🤖 AI Summary
This work addresses ORB-type GRAND algorithms that rely solely on soft information for reliability ordering and proposes average guesswork posterior (AGP) as the optimal ordering criterion, recasting maximum-likelihood decoding as a ranking problem over the error pattern space within a unified analytical framework. For the first time, it decouples miss and overtaking errors based on AGP and derives exact block error rate (BLER) expressions for both random codes and fixed linear codes, revealing the impact of higher-weight codewords on performance. Leveraging these insights, the authors design an offline reordering scheme, RS-ORBGRAND, which significantly outperforms existing ORB-type GRAND algorithms; on the BCH(127,113) code, it operates within 0.1 dB of the maximum-likelihood bound at BLER = 10⁻⁶.
📝 Abstract
Guessing Random Additive Noise Decoding (GRAND) performs decoding by sequentially guessing channel error patterns (EPs). Ordered Reliability Bits GRAND (ORBGRAND) is a notable instance suitable for efficient implementation, as it schedules EPs solely according to the ranking of soft channel outputs.
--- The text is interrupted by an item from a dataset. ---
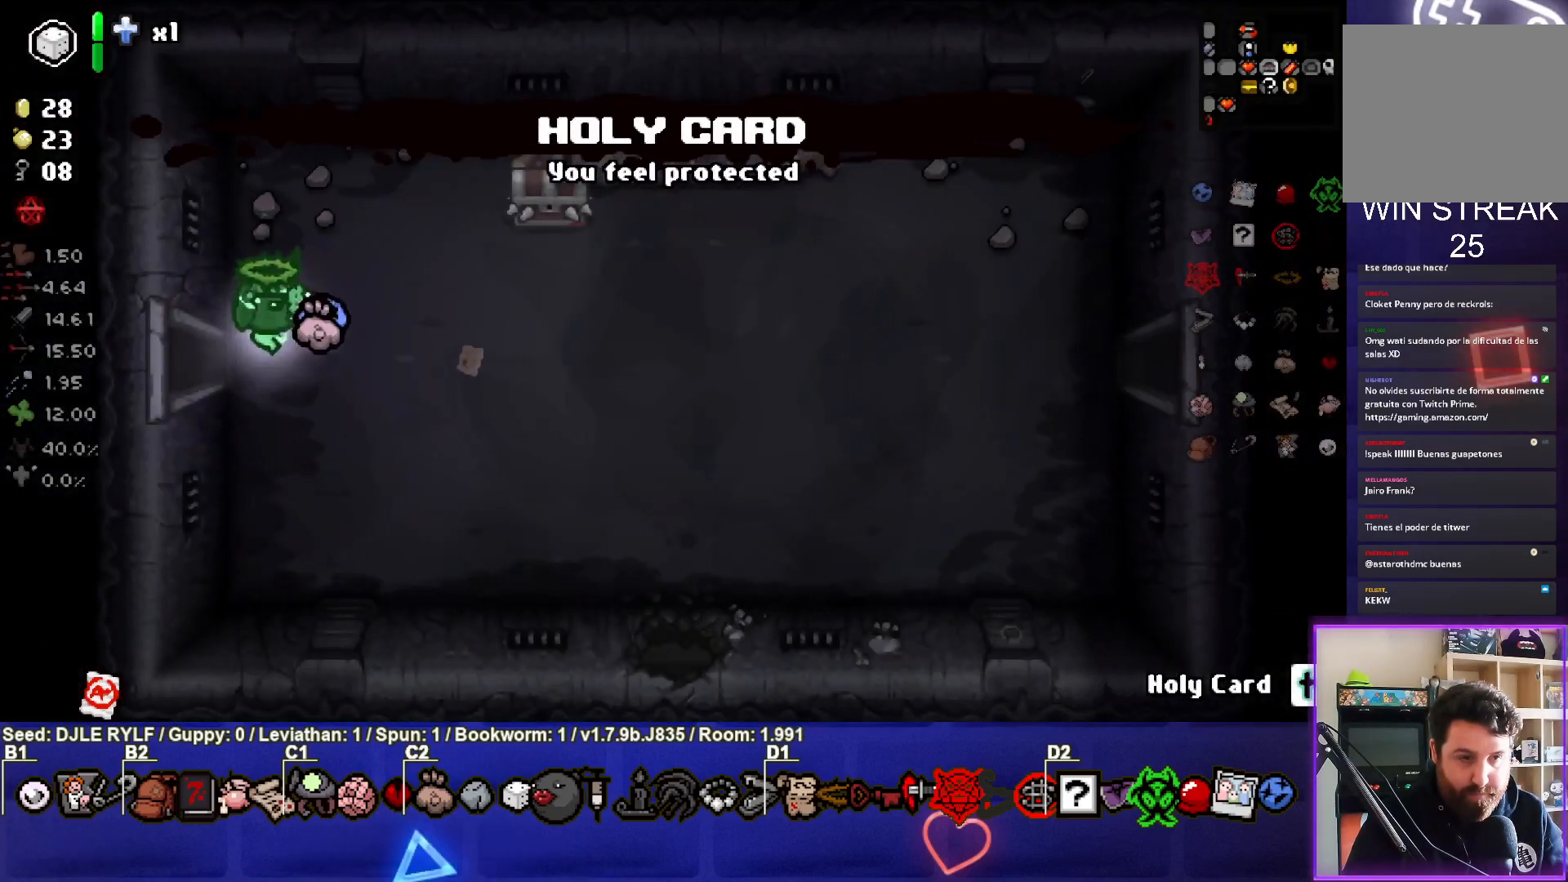
{"buttons": [], "left_stick": "down-right", "right_stick": "center", "events": [[167, "left_stick", "down-right"]]}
In this paper, we generalize this principle to a broader class of GRAND algorithms whose testing order depends only on reliability ranking, referred to as ORB-type GRAND. We develop a unified analytical framework based on a key quantity termed the average guessing posterior (AGP), which captures the effectiveness of each EP and reduces decoding into an ordering problem over the EP space. For random code ensembles, we derive exact expressions for the block error rate (BLER), stopping-time distribution, and average number of tests under a fixed test budget. The analysis separates target-miss and target-preemption errors and shows that ordering EPs by non-increasing AGP is optimal over the EP set under consideration. For fixed linear block codes, we derive the BLER expression that isolates the code-dependent target-preemption term and characterize this term through higher-order weight relationships of codeword tuples, with a computable first-order upper bound as a useful special case. Guided by these insights, we formulate ReShuffled-ORBGRAND (RS-ORBGRAND) as an offline AGP-based reshuffling scheme. Numerical results for the Bose--Chaudhuri--Hocquenghem (BCH)$(127,113)$ code show that RS-ORBGRAND consistently improves existing ORB-type GRAND algorithms and lies within $0.1$~dB of a maximum-likelihood decoding lower-bound benchmark at a BLER of $10^{-6}$.